Per giocare la partita ad armi pari con altri Paesi europei, che per la maggior parte degli indicatori economici sono simili all’Italia, dovremo però impegnarci per aumentare il numero e la qualità dei soggetti che investono. Il nostro Paese sconta infatti il basso numero di investimenti rivolti ad imprese innovative proveniente da macro-soggetti come le casse previdenziali e i fondi pensioni, che altrove investono massicciamente, e un minor sviluppo del Corporate Venture Capital. Da questo punto di vista infatti, ricordo a malincuore che in Germania 29 delle 30 aziende quotate al DAX (principale indice azionario tedesco) hanno un fondo CVC, a fronte delle sole 6 aziende su 40 quotate al FTSE-MIB in Italia.

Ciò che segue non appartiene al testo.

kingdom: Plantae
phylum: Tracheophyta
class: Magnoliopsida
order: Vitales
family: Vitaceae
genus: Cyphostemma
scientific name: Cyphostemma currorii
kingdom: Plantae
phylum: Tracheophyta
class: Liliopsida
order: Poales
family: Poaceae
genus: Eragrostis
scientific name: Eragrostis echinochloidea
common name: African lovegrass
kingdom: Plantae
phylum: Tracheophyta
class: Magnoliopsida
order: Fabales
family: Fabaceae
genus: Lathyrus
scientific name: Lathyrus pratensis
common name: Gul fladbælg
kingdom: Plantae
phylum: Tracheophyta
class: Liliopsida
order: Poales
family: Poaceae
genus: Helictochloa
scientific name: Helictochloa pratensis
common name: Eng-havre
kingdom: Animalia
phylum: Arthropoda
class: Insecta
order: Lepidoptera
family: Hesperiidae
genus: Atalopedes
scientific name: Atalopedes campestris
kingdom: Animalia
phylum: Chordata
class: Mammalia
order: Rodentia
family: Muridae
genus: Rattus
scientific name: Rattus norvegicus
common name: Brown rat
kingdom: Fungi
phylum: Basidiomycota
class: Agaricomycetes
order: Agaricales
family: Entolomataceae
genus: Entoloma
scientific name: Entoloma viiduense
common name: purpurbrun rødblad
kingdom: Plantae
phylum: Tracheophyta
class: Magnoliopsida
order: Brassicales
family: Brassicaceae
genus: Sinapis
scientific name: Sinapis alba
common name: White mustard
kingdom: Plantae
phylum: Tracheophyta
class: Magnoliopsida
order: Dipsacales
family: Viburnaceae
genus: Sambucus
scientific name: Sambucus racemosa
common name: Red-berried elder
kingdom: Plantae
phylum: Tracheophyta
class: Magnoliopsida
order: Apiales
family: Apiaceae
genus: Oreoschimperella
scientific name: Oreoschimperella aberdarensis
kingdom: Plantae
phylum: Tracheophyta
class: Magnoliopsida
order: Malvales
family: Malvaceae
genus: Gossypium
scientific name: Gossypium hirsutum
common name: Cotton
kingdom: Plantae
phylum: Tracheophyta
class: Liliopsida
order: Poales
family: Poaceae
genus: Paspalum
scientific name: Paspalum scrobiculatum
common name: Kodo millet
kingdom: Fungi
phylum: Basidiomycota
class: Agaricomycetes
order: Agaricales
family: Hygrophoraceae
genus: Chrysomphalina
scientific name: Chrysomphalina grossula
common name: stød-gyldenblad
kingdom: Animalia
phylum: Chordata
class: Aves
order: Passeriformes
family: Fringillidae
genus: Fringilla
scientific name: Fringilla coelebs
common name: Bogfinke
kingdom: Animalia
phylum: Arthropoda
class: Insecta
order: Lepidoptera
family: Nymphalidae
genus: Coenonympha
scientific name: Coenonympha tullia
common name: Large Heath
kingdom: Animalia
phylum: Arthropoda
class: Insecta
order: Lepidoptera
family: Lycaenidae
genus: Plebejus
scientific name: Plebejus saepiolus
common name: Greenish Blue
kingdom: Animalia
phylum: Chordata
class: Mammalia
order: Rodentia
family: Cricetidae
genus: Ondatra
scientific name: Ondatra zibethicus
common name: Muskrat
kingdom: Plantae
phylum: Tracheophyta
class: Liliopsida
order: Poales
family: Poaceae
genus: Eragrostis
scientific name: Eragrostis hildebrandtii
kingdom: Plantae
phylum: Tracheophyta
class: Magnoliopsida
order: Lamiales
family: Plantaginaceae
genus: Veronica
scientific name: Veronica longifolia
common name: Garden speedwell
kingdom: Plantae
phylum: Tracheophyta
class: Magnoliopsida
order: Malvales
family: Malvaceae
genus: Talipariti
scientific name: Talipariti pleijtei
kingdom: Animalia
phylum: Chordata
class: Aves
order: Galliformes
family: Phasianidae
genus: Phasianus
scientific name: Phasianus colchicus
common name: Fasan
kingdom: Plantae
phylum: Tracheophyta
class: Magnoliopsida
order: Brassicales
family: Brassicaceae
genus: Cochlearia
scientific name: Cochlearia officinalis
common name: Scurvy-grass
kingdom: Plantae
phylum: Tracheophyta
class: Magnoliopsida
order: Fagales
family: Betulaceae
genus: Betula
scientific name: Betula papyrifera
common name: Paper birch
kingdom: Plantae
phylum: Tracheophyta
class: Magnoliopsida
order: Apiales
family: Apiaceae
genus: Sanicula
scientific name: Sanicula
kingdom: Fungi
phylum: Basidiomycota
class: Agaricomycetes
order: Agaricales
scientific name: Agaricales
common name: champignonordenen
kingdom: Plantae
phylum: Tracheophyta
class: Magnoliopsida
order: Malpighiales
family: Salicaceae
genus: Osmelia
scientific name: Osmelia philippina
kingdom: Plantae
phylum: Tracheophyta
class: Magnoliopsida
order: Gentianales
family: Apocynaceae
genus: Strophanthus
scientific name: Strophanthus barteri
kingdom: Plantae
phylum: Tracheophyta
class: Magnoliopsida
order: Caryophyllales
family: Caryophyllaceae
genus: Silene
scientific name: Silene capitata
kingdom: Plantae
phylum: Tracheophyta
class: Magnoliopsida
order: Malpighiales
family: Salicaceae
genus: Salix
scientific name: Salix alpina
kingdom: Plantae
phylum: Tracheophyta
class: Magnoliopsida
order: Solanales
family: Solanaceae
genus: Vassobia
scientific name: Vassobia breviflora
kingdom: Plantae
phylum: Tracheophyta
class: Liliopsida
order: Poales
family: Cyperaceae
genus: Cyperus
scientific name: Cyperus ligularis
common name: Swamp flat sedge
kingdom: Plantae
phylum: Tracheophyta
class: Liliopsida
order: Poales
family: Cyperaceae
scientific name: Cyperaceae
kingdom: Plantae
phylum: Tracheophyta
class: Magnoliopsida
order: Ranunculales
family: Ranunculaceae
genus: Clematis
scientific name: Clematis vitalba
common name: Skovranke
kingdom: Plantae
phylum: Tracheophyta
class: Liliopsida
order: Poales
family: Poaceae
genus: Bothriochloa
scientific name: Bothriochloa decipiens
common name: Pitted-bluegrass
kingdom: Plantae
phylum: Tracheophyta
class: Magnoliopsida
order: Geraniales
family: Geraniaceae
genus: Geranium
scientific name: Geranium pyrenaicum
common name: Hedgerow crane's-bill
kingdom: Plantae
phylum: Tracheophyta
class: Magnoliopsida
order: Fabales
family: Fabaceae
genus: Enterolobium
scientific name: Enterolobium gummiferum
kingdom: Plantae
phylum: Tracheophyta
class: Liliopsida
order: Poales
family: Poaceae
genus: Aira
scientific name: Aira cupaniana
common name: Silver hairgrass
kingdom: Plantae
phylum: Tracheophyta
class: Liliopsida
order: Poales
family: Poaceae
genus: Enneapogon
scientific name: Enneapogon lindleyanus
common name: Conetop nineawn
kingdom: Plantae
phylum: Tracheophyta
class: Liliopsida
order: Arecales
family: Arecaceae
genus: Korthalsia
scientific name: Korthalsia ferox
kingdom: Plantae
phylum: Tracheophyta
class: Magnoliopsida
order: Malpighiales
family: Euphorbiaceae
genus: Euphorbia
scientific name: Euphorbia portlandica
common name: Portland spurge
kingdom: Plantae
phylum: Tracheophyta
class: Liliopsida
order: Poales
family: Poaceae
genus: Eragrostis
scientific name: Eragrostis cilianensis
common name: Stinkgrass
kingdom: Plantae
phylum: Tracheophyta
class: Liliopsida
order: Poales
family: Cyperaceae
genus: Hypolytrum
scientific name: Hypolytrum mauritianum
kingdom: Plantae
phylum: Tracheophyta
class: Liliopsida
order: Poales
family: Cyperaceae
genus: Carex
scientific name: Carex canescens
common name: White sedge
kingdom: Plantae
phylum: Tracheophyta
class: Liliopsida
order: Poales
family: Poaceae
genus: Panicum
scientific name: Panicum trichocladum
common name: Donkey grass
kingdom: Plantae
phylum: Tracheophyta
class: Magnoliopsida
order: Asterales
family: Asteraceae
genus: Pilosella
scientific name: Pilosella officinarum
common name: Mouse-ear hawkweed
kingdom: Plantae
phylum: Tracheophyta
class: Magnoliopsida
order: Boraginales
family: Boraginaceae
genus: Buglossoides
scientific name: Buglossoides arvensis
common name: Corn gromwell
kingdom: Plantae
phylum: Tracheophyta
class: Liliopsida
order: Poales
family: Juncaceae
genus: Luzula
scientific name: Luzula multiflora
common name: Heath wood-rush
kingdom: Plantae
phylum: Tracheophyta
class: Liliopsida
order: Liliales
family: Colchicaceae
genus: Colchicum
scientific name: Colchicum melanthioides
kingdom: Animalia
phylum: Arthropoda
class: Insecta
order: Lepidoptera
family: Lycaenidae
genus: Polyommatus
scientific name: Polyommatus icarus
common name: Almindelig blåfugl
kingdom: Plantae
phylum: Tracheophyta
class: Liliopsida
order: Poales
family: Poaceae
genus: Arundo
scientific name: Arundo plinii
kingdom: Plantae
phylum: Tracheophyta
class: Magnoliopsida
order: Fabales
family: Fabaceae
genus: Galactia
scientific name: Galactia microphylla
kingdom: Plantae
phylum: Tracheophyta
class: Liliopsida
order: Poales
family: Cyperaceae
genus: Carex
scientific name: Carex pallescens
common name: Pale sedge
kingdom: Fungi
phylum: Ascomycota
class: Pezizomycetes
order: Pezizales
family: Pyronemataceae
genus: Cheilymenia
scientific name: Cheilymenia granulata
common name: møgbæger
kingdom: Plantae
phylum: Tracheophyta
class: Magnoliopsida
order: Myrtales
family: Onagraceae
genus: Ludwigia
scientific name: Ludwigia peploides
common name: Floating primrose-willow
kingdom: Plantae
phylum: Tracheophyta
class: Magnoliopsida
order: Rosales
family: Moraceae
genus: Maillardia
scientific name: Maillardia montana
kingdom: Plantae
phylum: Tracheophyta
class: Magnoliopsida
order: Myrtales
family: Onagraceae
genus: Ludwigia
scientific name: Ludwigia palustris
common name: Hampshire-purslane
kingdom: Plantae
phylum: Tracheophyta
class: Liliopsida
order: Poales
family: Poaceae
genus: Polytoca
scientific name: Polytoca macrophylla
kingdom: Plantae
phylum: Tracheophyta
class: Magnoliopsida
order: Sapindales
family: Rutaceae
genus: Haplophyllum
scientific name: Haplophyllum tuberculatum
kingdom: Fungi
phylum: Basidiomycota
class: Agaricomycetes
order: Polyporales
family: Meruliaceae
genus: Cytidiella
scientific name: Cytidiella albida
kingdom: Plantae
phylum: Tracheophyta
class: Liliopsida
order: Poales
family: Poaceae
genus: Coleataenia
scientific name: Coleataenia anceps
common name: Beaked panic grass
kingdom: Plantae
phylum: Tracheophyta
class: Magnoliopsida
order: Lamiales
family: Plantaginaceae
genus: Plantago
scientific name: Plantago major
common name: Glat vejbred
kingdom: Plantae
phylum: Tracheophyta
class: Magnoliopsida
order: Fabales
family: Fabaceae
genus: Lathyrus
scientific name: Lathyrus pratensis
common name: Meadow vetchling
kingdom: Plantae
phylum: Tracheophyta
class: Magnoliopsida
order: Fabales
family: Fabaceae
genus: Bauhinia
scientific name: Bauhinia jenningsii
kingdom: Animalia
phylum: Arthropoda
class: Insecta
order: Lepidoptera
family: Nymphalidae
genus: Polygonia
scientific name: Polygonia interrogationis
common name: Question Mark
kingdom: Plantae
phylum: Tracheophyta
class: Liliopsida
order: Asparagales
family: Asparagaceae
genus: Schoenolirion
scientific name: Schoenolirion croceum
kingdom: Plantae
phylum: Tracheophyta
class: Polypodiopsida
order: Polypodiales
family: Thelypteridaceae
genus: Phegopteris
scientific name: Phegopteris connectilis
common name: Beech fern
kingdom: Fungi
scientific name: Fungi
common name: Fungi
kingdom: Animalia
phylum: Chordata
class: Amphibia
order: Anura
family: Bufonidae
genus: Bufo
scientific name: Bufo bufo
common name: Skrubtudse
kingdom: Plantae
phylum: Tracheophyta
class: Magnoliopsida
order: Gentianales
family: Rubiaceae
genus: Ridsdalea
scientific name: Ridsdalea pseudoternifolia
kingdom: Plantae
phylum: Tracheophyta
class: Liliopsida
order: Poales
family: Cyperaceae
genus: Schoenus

Nel complesso è giusto concentrarci sugli elementi positivi, che anche in un anno molto complicato come questo ci sono stati. Ma questi non annullano tuttavia il terreno che l’Italia deve recuperare verso altri Paesi europei. È ancora molto il lavoro da fare, e VC Hub, che ad aprile compirà 2 anni, continuerà a lavorare per la coesione degli attori della filiera dell’innovazione e per sostenere un comparto che, soprattutto in questi mesi difficili, ha mostrato la propria utilità sia nella vita quotidiana di ognuno di noi che la propria centralità per il sostegno e il rilancio economico dell’Italia.